Recently, quantum dots (hereinafter “QDs”) have been proposed for use in various biomarker detection applications. WO/2008/140624, for example, discloses bioconjugated bifunctional nanoparticles for use in biomedical imaging applications. In some embodiments, nanoparticles are synthesized by a process that involves replacing a capping ligand such as mercaptopropionic acid (MPA) with another capping agent such as 3-mercaptopropyltrimethoxysilane (MPS). The nanoparticles may absorb light in the near-infrared optical region. To detect cancer cells, the nanoparticle may be conjugated with target moieties specific for a cancer biomarker, such as VEGF and EGFR. It is further contemplated that the nanoparticles may be used for intraoperative margin evaluation during surgery.
Danussi, Carla et. al. “A newly generated functional antibody identifies Tn antigen as a novel determinant in the cancer cell-lymphatic endothelium interaction,” Glycobiology, 19(10), pps. 1056-1067, October 2009 discloses a study using anti-Tn IgM antibody conjugated QDs to determine the presence of metastatic cells in vivo and by analyzing excised tissue. The article teaches that Tn is expressed by 90% of human carcinomas and Tn antigen is proposed as a diagnostic and prognostic tumor biomarker for breast carcinoma.
Other references teach the synthesis of metal sulfide quantum dots for use in bioconjugation.
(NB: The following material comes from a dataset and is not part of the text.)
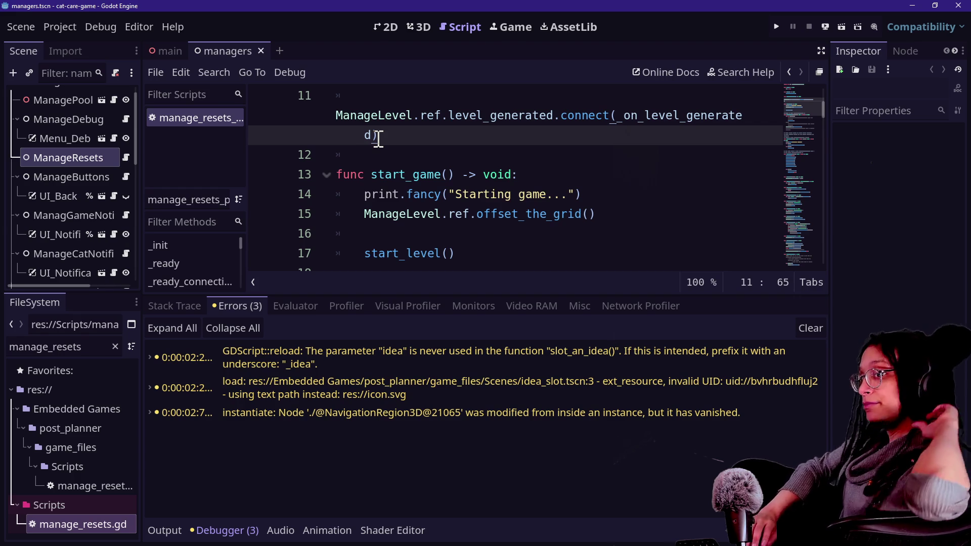
pyautogui.click(511, 254)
For example, U.S. Patent Application No. 2009/0286257 discloses aqueous QDs for use in bioconjugation, such as CdPbS QDs, that emit light in the near infrared region, and U.S. Patent Application No. 2009/0065742 discloses aqueous QDs, such as MPS-replaced CdS and MPS-replaced ZnS QDs for use in bioconjugation.
There is a need to develop an improved biomarker specific conjugated QD that is reliable, accurate and capable of highly sensitive and selective biomarker detection as well as an improved method for quantum dot conjugation. Furthermore, there is a need to develop improved conjugated QDs capable of quickly and reliably assessing the margin of excised tissues in real time, allowing a surgeon to perform tissue excision and re-excision in a single surgical procedure, thereby reducing patent morbidity, treatment delays, inconvenience, expense and pain.